"It was the summer before the first students and patients arrived, and we were still moving around furniture," Sessions said.
Sessions' description of the vacant hallways of the single medical school building in 1952 contrasted greatly with Wednesday's packed Brinkhous-Bullitt Cafeteria, one of nearly two dozen medical buildings now on campus.
"I must confess that I didn't consider it (would ever get this big)," Sessions said. "It's been growing."
Hundreds of health care employees gathered at the cafeteria to celebrate the 50th birthday of UNC Memorial Hospital and the School of Medicine on Wednesday.
Dressed in costumes from the past 50 years -- ranging from poodle skirts and scarves to beaded headbands and Afro wigs -- health care workers ate ice cream and cake to celebrate the anniversary.
At the ceremony, Eric Munson, president and CEO of UNC Hospitals, spoke on the hospital's brisk progress over the years.

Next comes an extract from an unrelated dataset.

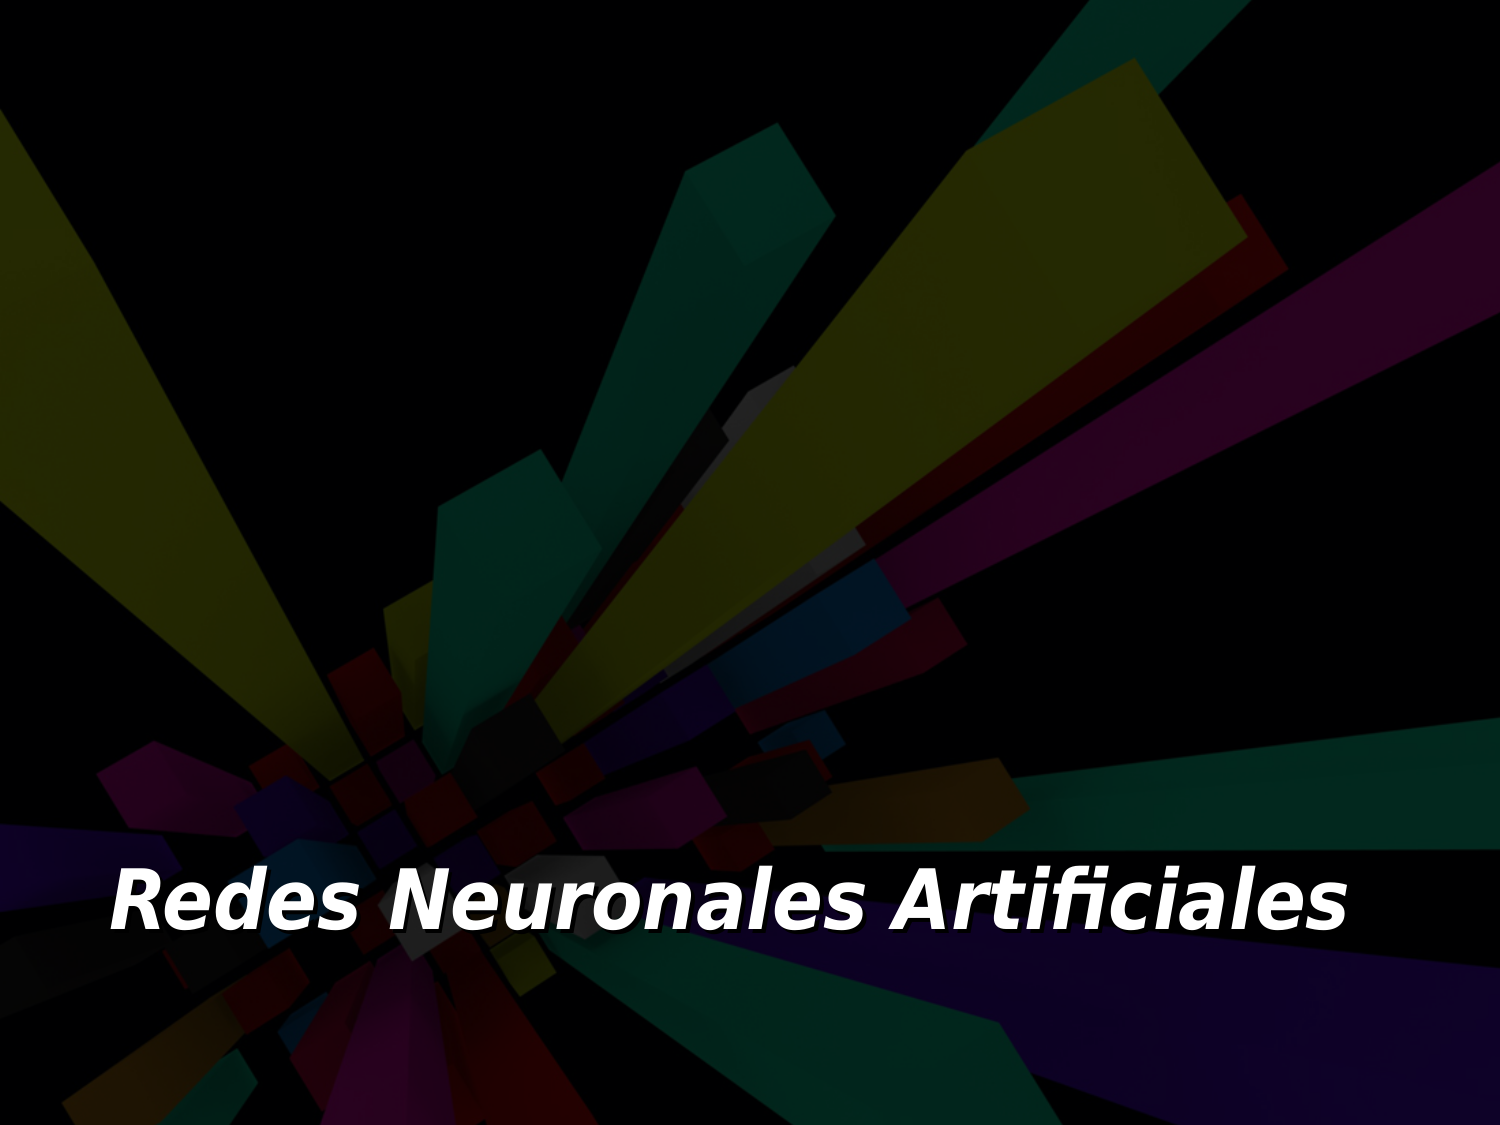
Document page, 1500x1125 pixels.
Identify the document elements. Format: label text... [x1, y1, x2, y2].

"UNC Hospitals was once the best-kept secret," he said. "But now that secret's out."
Munson pointed to UNC Health Care's numerous awards for quality service but said its greatest role has been in the training of future North Carolina doctors.
Officials said that about 40 percent of UNC medical graduates remain in the state, as do a large percentage of physicians who complete their residencies here.